Frances glanced at Lady Emma quickly. Now and then there seemed a curious tacit sympathy between the mother and daughter, just now this struck the latter, for she herself was feeling anxious about her younger sister.

“She is coming in a moment,” said Eira, with a slight nervousness unusual to her. “Shall I run and tell her that tea is ready?”

There was no need for a reply. Betty herself came in. She was looking pale, but to a superficial observer the traces of tears had already disappeared. Her dark eyes with their even darker fringes were not easily disfigured. Tea-time passed quietly and more quickly than when Mr Morion was present.
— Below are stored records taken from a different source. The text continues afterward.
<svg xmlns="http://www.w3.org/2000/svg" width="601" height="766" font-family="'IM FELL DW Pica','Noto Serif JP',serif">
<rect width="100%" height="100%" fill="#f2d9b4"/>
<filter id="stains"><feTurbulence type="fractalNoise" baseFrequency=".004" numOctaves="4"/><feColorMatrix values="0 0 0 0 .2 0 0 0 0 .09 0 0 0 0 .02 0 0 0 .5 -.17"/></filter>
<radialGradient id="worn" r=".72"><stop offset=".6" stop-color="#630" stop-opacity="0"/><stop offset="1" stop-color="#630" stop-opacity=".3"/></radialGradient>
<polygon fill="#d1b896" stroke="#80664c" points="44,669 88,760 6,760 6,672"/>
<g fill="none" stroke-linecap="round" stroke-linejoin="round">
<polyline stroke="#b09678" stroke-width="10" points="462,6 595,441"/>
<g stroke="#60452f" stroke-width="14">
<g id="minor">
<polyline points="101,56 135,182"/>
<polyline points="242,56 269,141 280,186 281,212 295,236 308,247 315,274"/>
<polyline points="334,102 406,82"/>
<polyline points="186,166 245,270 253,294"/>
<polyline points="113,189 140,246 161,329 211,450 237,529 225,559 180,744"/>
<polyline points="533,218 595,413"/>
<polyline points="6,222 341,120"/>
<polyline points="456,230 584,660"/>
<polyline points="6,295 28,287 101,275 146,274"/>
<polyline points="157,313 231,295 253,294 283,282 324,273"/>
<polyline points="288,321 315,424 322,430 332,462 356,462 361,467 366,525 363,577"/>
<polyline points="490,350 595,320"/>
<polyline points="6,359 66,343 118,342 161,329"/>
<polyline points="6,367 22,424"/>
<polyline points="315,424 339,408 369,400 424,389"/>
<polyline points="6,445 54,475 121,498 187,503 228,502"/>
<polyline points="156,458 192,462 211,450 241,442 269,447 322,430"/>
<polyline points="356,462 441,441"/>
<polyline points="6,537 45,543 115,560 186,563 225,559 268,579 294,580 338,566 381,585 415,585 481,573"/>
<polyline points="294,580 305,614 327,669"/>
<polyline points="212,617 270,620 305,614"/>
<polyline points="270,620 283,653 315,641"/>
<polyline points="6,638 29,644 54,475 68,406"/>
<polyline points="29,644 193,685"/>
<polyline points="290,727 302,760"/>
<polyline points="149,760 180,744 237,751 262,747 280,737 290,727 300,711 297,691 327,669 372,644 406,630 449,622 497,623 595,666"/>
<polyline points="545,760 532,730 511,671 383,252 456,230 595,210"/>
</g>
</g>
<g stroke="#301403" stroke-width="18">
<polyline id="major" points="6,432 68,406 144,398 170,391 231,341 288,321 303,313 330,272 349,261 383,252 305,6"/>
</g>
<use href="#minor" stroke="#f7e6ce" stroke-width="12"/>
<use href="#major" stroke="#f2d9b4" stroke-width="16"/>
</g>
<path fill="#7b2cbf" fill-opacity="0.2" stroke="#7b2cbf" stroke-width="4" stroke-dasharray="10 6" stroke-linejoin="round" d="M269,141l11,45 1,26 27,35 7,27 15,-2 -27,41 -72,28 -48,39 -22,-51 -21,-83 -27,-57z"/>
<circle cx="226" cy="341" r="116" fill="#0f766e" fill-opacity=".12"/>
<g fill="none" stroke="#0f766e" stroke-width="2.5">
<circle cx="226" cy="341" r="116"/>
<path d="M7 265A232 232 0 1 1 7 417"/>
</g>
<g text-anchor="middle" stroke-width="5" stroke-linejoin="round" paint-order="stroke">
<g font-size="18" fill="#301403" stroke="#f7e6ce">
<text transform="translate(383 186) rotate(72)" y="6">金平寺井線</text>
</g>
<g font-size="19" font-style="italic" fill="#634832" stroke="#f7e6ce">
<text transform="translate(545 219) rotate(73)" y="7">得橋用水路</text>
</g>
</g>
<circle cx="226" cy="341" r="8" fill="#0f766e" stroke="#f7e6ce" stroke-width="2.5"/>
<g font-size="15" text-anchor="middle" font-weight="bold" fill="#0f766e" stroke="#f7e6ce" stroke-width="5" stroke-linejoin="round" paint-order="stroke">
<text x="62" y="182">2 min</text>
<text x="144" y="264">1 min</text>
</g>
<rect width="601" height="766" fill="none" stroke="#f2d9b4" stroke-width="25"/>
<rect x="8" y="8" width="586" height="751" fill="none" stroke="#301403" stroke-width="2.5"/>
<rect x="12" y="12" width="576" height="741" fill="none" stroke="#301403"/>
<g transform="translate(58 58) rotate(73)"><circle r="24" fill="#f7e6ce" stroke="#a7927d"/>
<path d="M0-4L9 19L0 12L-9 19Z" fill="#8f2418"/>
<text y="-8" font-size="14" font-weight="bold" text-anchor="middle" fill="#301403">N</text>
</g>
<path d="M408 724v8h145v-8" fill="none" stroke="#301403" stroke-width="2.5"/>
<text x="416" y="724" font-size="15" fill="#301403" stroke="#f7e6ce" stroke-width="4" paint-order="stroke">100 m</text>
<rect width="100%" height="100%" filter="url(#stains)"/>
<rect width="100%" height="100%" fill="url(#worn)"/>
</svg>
For this Frances was grateful, as it left her the sooner at liberty.

“I am going up to the vicarage,” she said, as she left the room. “I had a little commission for Mrs Ferraby in the village.”

Ten minutes later she rang at the vicarage bell, and handed in the small parcel she had brought. When she got back to the gate again, she stood still for a moment in hesitation.

“I wonder if by chance the church is open,” she thought. “I should like to go in there for a few minutes. I don’t think I have ever been there alone since the afternoon Eira was so startled;” and with a rather sad smile, “I don’t think anything would startle me to-day.”